_Dataset content_
········

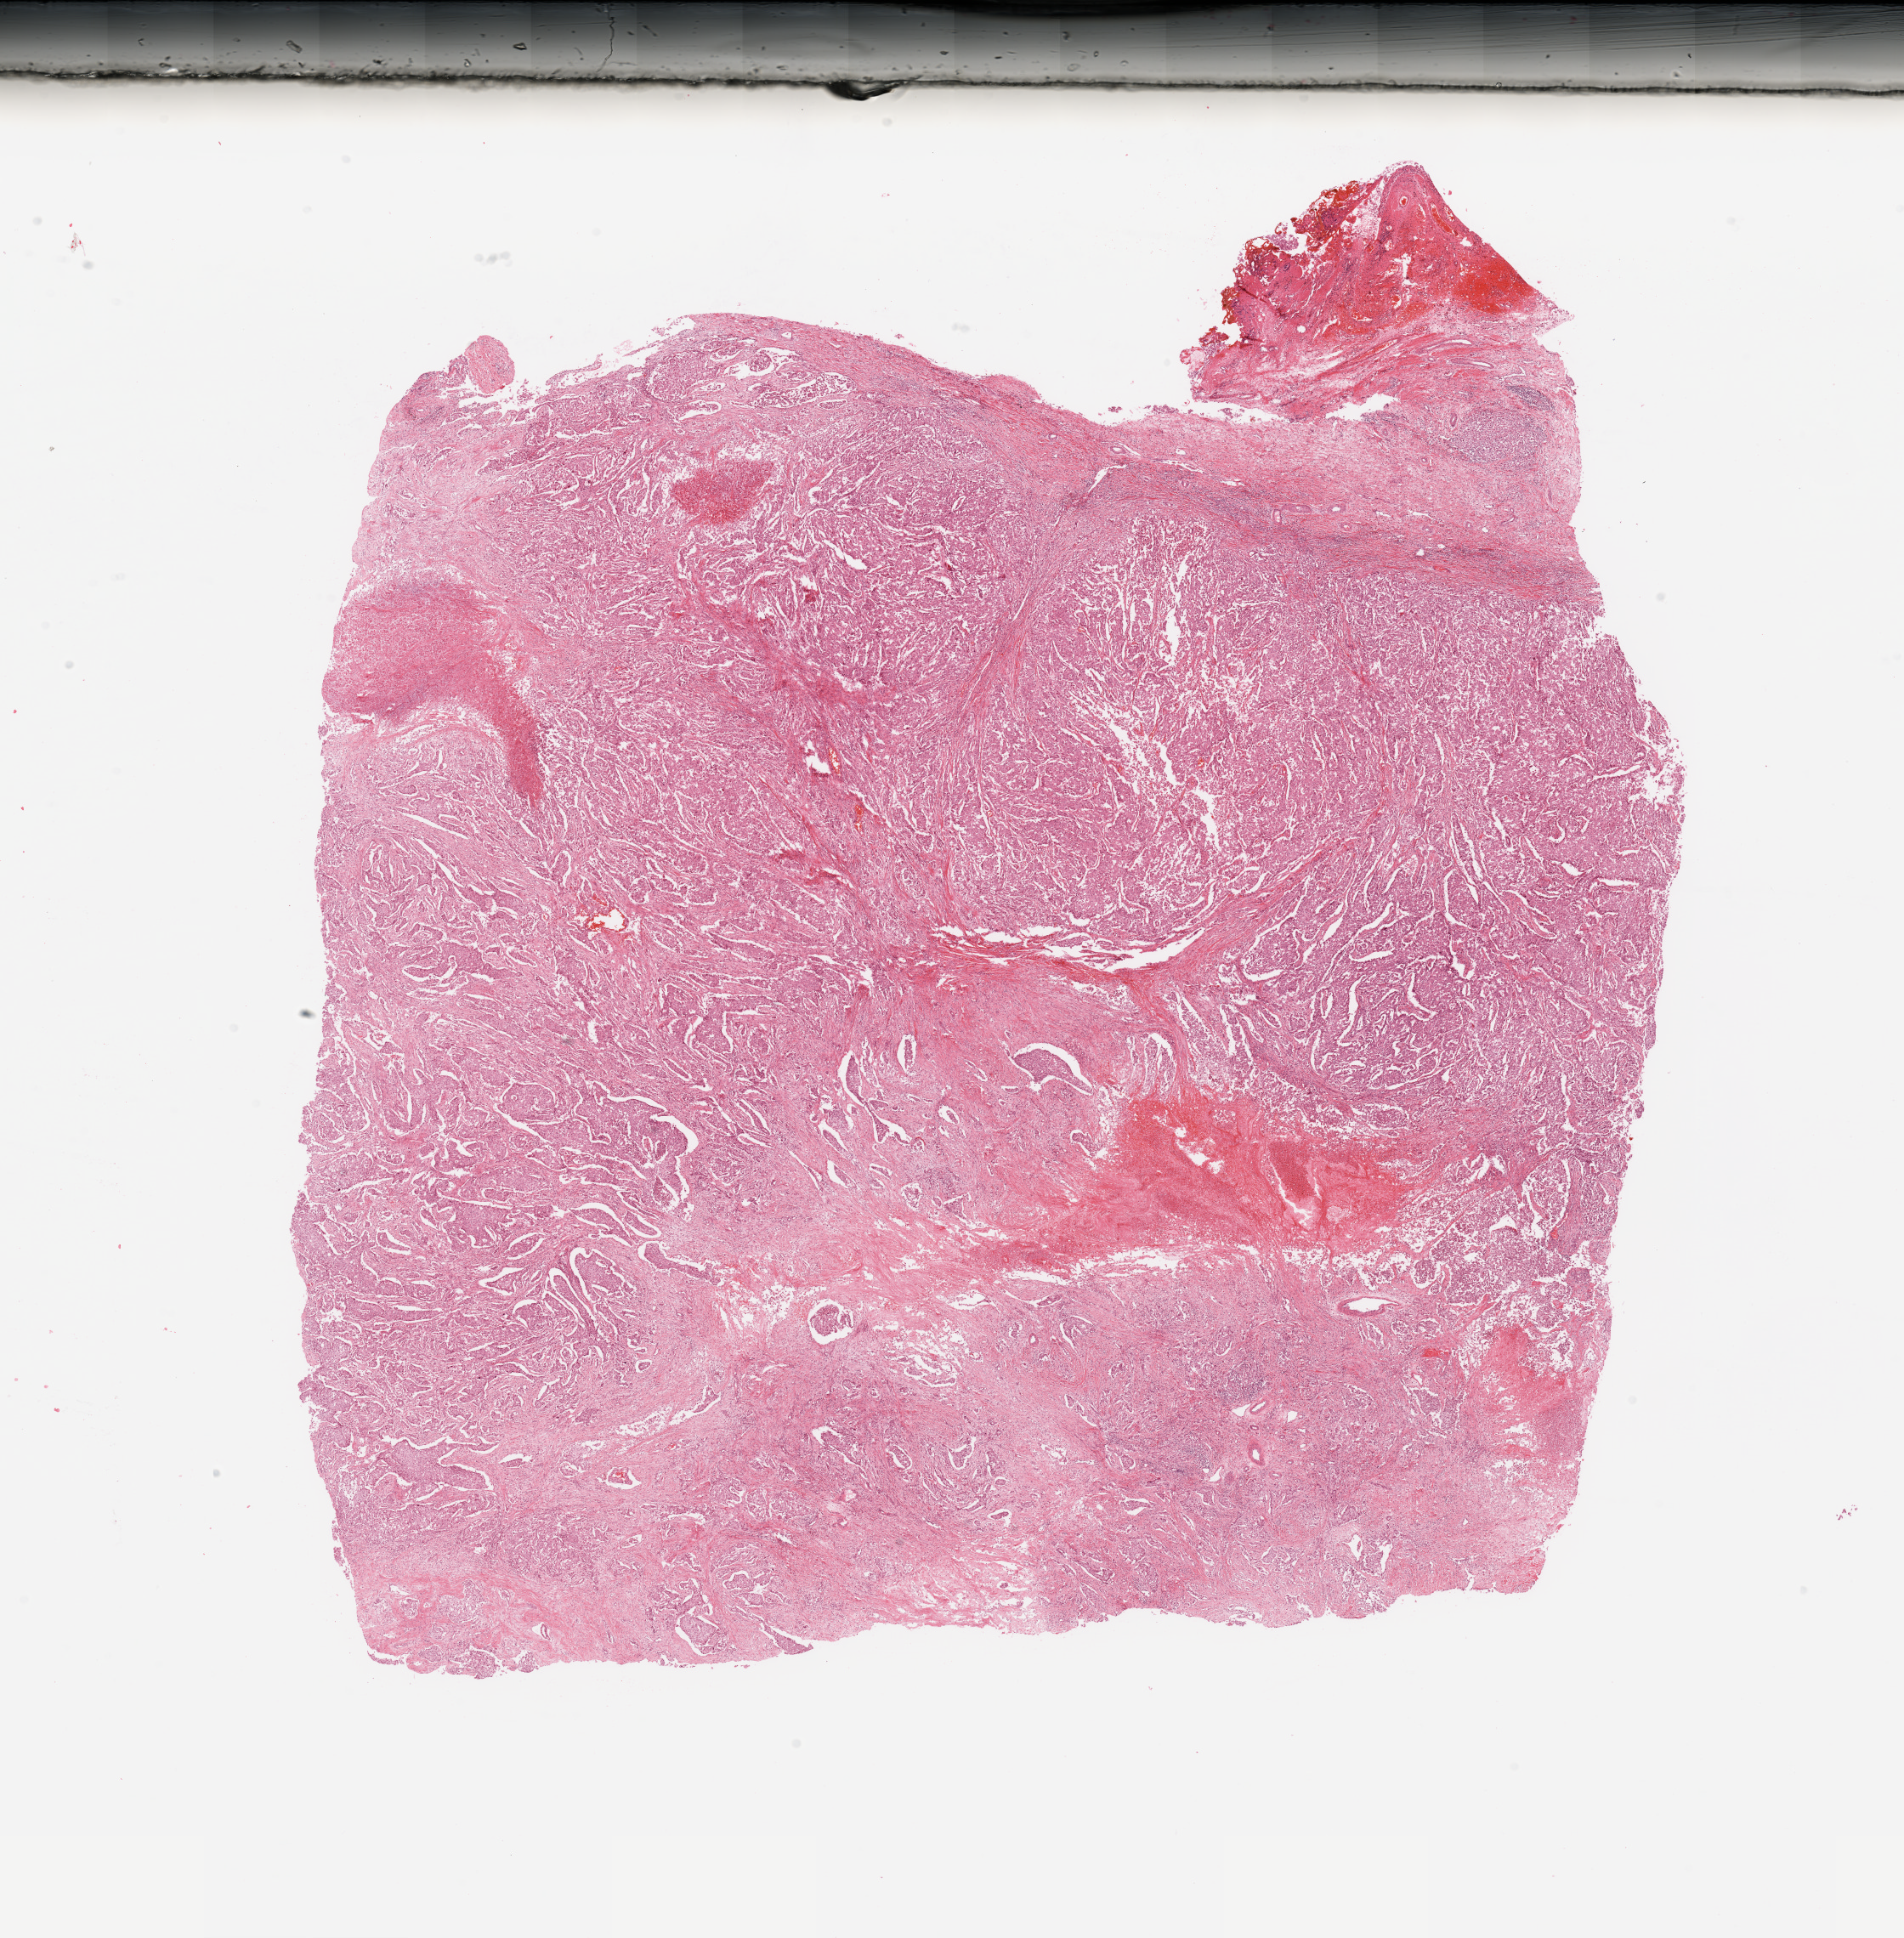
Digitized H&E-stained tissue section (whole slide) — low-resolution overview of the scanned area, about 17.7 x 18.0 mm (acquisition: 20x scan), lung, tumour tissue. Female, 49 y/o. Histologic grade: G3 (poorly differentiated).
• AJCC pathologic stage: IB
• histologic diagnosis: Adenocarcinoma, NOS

········

_What you will do_
After locating the line that contains "pathologic stage: IB", print that line and every one after it through the last line of the listing, exactly.

_Result of the task_
• AJCC pathologic stage: IB
• histologic diagnosis: Adenocarcinoma, NOS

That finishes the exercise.